:: Excerpt to read

Living in the Present Moment

St. Jane and St. Francis de Sales

Both Jane de Chantal and Francis de Sales firmly believed and taught that holiness was cultivated by striving to live in the present moment This means not only should we abandon ourselves to God’s will but also we should give up our natural tendency to worry needlessly about the past and the future. It  means that we should not worry about how much time we have to serve God, but to serve him well at each moment.

Living in the present moment means living each moment as an offering to God, accepting what he sends at the time, and lovingly meeting him in every event, person and situation that comes our way. As Francis said and Jane constantly preached by word and example: “At every event we should exclaim, Dominus est! It is the Lord; and we should feel each circumstance of our life as a special gift from him.”

Reflection questions:

  1. How can we put this ideal of living in the present moment into practice?
  2. What are some of the benefits of living in the present moment?
  3. What can we learn about ourselves when we strive to live in the present moment?



Oh, that today you would listen to his voice. (Psalm 95:7)

He said to them, why are you afraid? Have you no faith? (Mark 4:40)

When Jesus came to the place, he looked up and said to him, “Hurry and come down for I must stay at your house today.” (Luke 19:5)

See, now is the acceptable time; see, now is the day of salvation! (2 Corinthians 6:2)

Jane’s Words

We must live in the present moment without forecast and care for ourselves.

We cannot always offer God great things, but at each moment we can offer him little things with great love.

Believe me, if in all simplicity you receive whatever is presented to you in food, clothing or other things, embracing all the contradictions that come your way, they will be as profitable, more profitable than the austerities you desire to practice.

Look to God, forget self and all else to please him.

Joy-Filled Devotion

Mary ministers to Elizabeth

While devotion to God was always Jane’s and Francis’ primary goal, they also recognized the necessity of working in the real world with real and fallible people. Therefore, they continually advised that devotion to God should look pleasant and appealing to others. They had little patience with a harsh asceticism that only served to put people off.

::::
:: The data

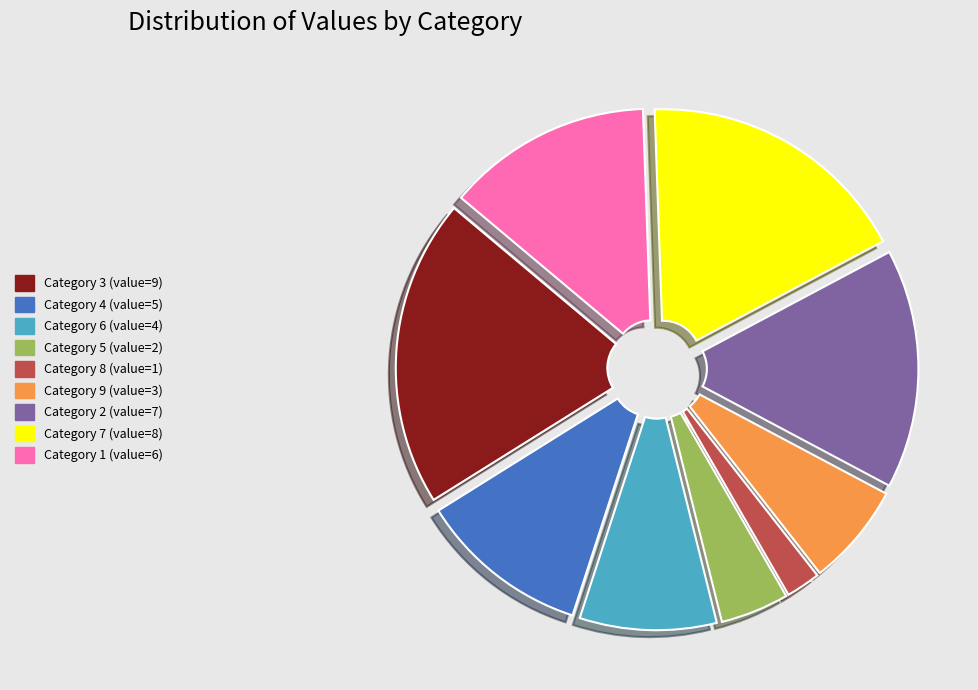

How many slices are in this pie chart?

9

::::

To do:
(1) Answer these about the text on Jane de Chantal and Francis de Sales:
(a) What Latin exclamation does it say we should make at every event?
(b) Under "Jane's Words," what can we offer God at each moment?
(c) What kind of asceticism did Jane and Francis have little patience with?
(2) In the text on Jane de Chantal and Francis de Sales, recast the paragraph beginning "Living in the present moment means living each moment" as a short bulleted list that keeps its main points.
(3) Resume the text on Jane de Chantal and Francis de Sales after its final sentence, keeping the same tone and style.

Responses by task:
(1)
(a) "Dominus est!" (It is the Lord.)
(b) Little things with great love.
(c) A harsh asceticism that only served to put people off.

(2)
- Living in the present moment means living each moment as an offering to God.
- It means accepting what he sends at the time.
- It means lovingly meeting him in every event, person and situation that comes our way.
- Francis said, and Jane constantly preached by word and example, that at every event we should exclaim "Dominus est! It is the Lord."
- We should feel each circumstance of our life as a special gift from him.

(3)
The spirit of the Visitation Order is one of joyful devotion in the service of others. Mary went in haste–often interpreted as going joyfully–into the hill country to minister to her cousin Elizabeth. Elizabeth’s child leaped with joy when he heard the sound of Mary’s greeting. In her direction of the Sisters of the Visitation, Jane followed the lead of Francis who at all times told her to make devotion lovable. It was his special gift and the following letter to a married woman outlines his teachings on the subject:

You should not only be devout and love devotion, but you should make it pleasing to others. And you will make it pleasing if you make it useful and acceptable. The sick will like your devotion if it enables them to be consoled; your family, if they find you are more attentive to their own particular needs, more sympathetic towards events that take place, less reproving, and so on; your husband, if he sees that as your devotion increases you become more kindly with him and sweeter in the affection you bear him. In short, you must make devotion as attractive as possible.

Reflection questions:

  1. What are some of the ways that we can put people off with our devotional or religious practices?
  2. How can we make our devotional practices attractive and  pleasing to others?
  3. How could this ideal be put into practice in our homes?



Those who counsel peace have joy. (Proverbs 12:20)

The kingdom of heaven is like treasure hidden in a field, which someone found and hid; then in his joy he goes and sells all that he has and buys that field. (Matthew 13:44)

And Mary said,”My soul magnifies the Lord, and my spirit rejoices in God my Savior.” (Luke 1:46)

Although you have not seen him, you love him; and even though you do not see him now, you believe in him and rejoice with an indescribable and glorious joy, for you are receiving the outcome of your faith, the salvation of your souls. (I Peter 1:8)

Jane’s Words

This sister has to be led slowly and tenderly. You see, my dear, we have to cultivate in these young, delicate souls lots of vigor, cheerfulness, and joy, and thus bring them to want those things they would fear or dread if they were led in any other manner.

Keep minds expansive, joyous and generous. Make them feel confident of your good will; and though all may not advance with the alacrity you would like to see at this beginning, for the love of God, my dearest daughter, do not let any dissatisfaction or ennui be seen on your part that would dampen their courage, whereas to show content will raise it.

May God be blessed for the graces he confers upon you, which I see arc great. You ought to correspond with them faithfully by following with a careful, loving attention your inward attraction, for this is the characteristic and special spirit of the daughters of the Visitation. Return then, my dear daughter, with humility and sweetness to this joyful state and remain there steadfastly and constantly, without ever allowing yourself to be diverted from it. For the spirit of God is tender and loving.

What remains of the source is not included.